◆ Given entries
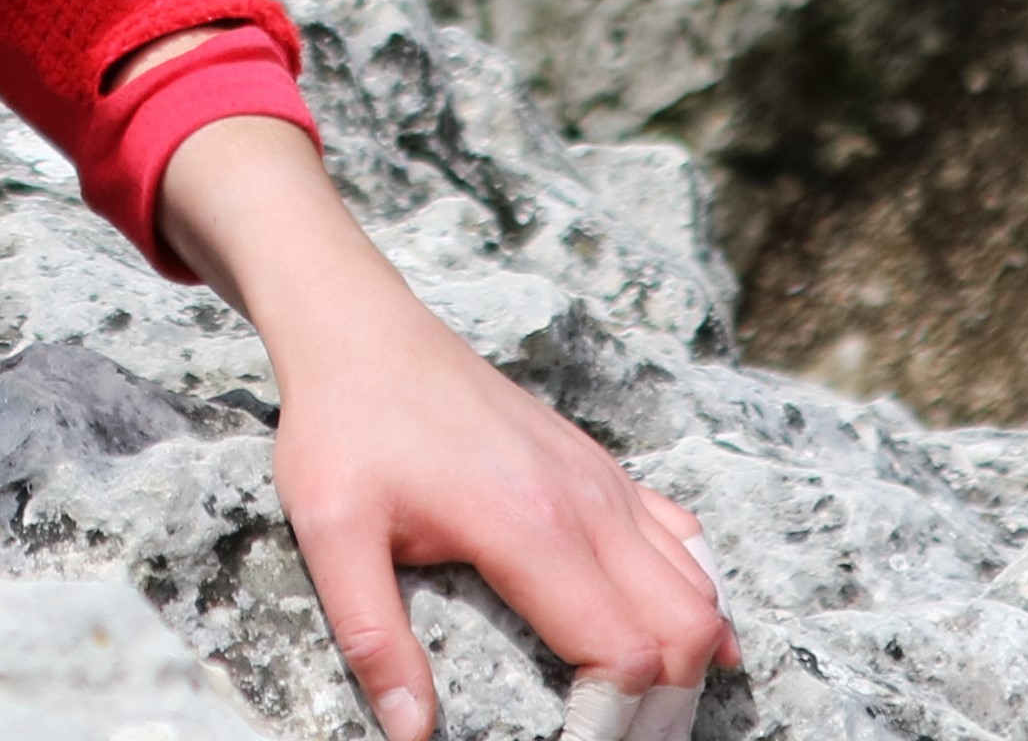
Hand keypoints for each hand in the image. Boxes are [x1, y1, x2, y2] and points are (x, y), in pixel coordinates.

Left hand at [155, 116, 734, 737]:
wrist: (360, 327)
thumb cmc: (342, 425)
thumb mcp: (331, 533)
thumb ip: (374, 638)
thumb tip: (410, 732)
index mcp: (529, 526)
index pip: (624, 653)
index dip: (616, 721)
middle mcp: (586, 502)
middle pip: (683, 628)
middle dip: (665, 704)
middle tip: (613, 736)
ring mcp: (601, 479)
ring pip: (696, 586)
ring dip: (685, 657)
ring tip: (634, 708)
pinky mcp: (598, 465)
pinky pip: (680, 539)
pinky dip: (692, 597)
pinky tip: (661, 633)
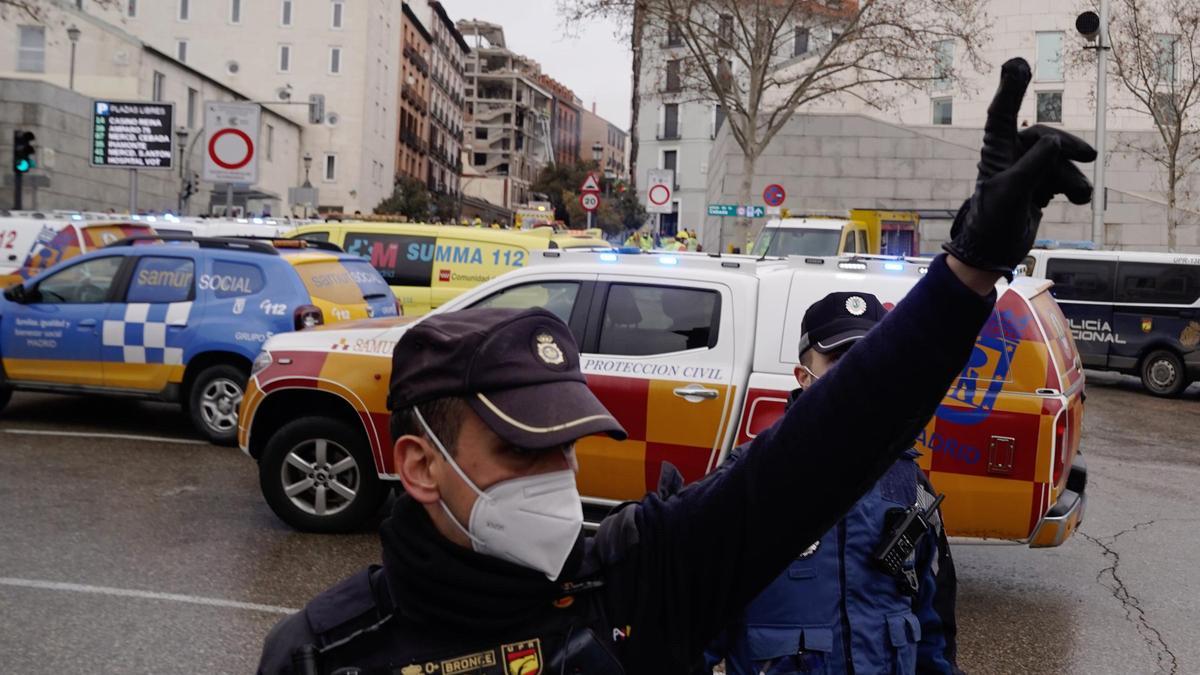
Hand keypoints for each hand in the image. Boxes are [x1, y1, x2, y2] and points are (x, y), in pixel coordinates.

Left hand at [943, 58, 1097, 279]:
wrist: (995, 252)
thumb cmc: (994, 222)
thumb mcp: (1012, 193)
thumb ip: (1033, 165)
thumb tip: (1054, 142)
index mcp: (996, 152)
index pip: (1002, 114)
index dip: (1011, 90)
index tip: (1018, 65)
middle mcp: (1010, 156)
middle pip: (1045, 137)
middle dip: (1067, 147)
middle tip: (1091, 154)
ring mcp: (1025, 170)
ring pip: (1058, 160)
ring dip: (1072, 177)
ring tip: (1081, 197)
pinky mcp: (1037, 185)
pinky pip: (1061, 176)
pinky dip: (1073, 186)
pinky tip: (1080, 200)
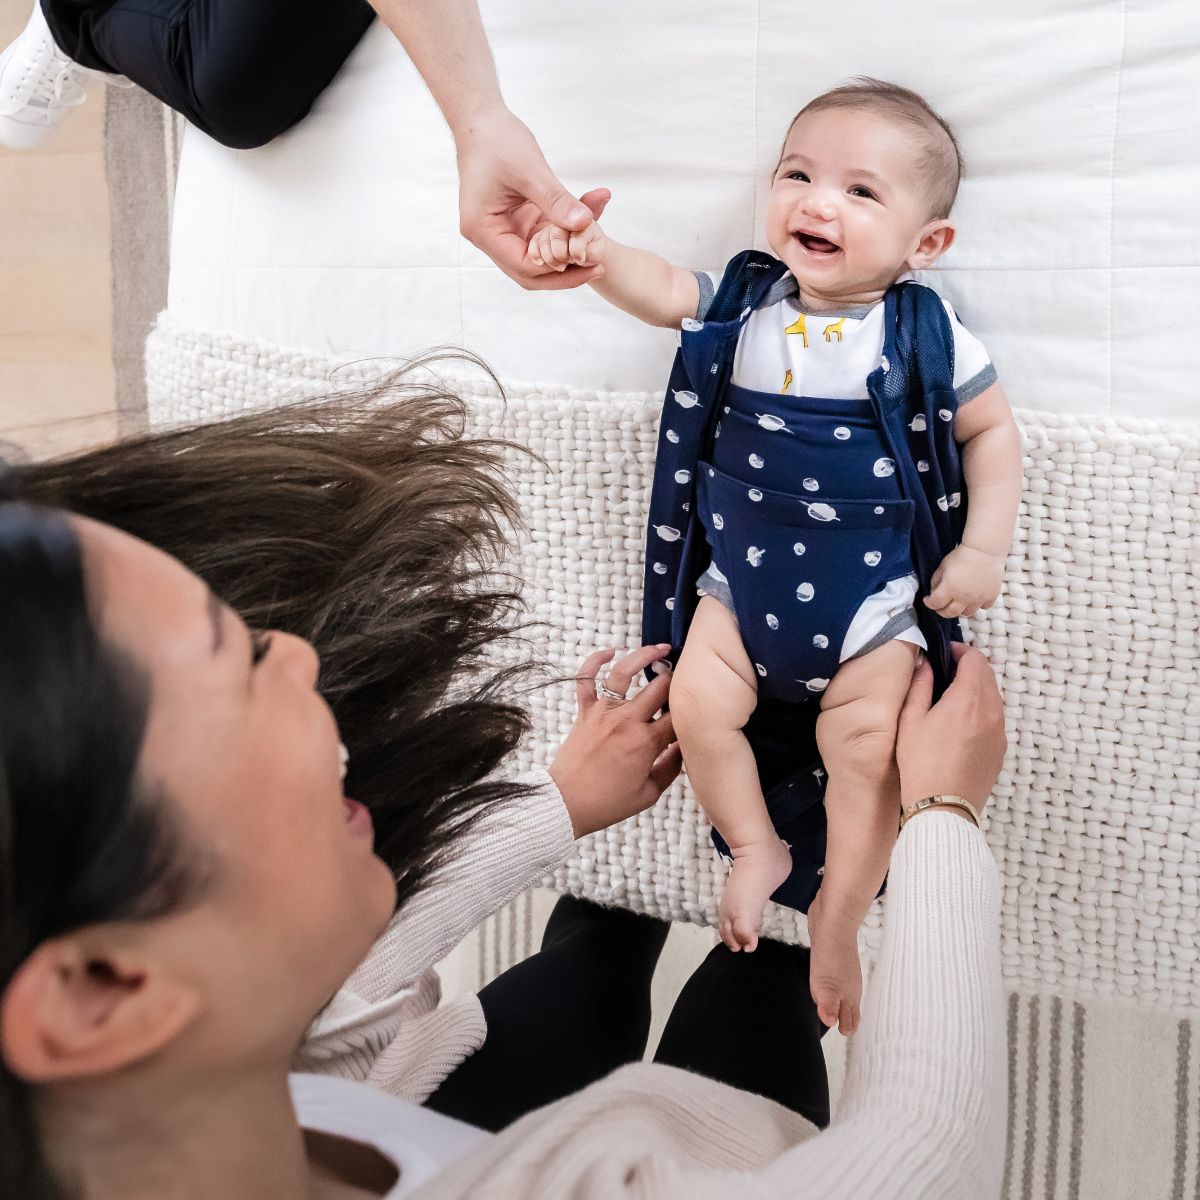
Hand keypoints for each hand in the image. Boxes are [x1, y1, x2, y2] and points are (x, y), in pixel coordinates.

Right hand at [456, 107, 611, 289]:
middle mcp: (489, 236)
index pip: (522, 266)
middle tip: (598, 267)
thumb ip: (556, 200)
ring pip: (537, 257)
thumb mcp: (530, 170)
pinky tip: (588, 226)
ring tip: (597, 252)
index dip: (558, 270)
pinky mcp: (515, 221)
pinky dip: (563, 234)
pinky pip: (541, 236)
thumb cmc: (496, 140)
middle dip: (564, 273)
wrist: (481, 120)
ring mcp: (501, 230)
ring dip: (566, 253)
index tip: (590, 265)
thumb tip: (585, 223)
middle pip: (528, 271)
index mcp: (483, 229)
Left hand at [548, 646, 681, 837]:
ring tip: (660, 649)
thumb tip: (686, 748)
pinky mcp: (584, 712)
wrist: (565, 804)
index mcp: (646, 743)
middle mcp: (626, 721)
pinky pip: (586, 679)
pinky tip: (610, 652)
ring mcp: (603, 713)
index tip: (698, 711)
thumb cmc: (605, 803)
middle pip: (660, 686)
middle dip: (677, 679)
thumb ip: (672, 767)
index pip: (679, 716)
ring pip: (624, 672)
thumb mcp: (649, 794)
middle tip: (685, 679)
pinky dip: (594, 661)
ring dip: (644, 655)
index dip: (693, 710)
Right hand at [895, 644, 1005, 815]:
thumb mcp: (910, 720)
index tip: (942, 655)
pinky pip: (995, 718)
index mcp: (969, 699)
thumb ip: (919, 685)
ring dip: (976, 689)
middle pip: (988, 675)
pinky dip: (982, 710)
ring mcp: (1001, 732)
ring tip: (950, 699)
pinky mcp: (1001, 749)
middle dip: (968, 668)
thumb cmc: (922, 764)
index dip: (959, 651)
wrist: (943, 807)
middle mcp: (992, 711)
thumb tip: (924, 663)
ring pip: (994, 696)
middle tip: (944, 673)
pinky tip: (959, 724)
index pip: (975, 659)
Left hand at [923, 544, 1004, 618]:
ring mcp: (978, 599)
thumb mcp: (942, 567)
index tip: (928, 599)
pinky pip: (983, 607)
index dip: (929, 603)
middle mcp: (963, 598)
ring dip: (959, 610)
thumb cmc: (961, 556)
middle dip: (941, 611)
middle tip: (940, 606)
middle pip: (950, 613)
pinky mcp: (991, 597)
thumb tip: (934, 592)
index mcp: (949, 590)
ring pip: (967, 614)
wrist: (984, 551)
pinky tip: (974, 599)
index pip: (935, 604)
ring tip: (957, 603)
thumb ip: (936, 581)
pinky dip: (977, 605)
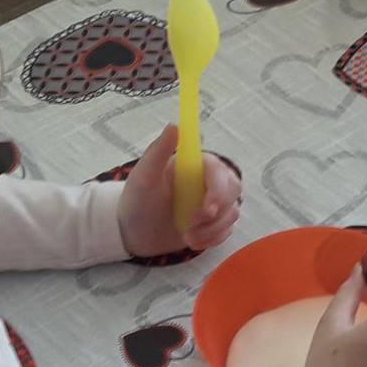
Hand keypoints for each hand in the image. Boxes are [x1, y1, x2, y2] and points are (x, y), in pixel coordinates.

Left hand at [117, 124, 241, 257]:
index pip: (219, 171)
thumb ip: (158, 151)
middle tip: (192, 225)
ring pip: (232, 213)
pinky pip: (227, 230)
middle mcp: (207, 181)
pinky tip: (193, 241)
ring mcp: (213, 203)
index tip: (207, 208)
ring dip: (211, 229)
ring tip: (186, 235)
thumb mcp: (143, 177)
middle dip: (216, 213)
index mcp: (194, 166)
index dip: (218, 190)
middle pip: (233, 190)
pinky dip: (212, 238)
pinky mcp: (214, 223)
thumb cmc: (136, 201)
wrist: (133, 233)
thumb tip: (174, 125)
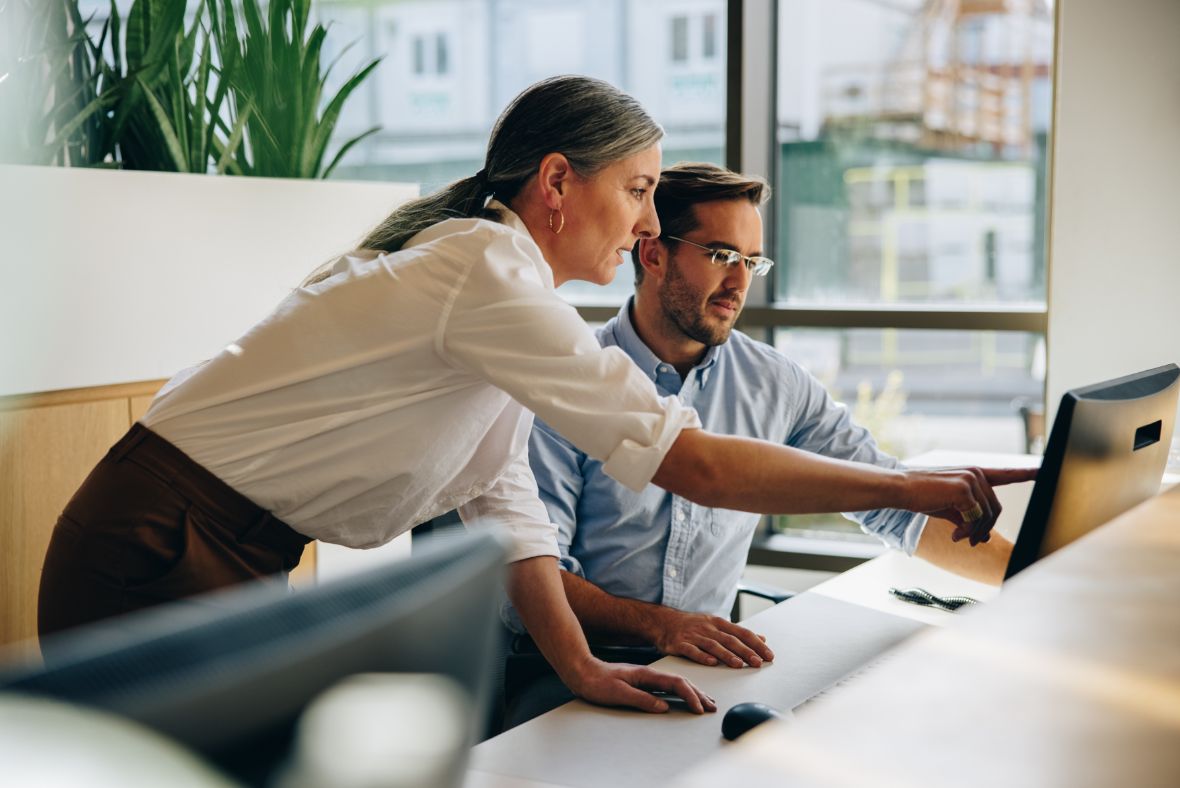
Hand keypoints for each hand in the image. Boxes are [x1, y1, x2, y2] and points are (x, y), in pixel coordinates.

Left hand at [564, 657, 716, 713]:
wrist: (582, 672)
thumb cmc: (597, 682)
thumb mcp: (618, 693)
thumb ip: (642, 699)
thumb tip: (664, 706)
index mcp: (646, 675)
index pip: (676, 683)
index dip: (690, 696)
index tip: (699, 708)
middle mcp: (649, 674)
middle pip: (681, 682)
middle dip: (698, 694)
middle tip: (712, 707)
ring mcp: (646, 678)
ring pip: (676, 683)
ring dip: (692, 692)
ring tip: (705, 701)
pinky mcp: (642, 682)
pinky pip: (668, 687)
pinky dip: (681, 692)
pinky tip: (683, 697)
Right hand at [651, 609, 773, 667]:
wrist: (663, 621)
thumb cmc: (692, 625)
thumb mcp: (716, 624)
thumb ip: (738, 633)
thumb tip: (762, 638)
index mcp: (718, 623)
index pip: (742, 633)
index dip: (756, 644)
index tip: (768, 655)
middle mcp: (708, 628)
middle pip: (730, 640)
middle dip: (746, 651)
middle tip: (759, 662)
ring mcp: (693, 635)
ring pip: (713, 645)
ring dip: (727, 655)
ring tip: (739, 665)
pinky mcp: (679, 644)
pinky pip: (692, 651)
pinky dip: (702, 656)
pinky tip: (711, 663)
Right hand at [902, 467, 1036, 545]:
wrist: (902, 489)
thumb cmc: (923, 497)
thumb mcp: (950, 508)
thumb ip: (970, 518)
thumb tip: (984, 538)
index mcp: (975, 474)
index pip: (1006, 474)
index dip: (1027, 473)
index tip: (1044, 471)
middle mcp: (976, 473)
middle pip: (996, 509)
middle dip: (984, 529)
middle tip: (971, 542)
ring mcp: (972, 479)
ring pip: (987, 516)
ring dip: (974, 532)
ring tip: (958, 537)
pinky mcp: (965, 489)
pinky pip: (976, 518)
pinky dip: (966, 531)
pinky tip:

◆ Exercise
All that is needed is a number: how many lines in the data above contain the string "wrist".

◆ Response area
10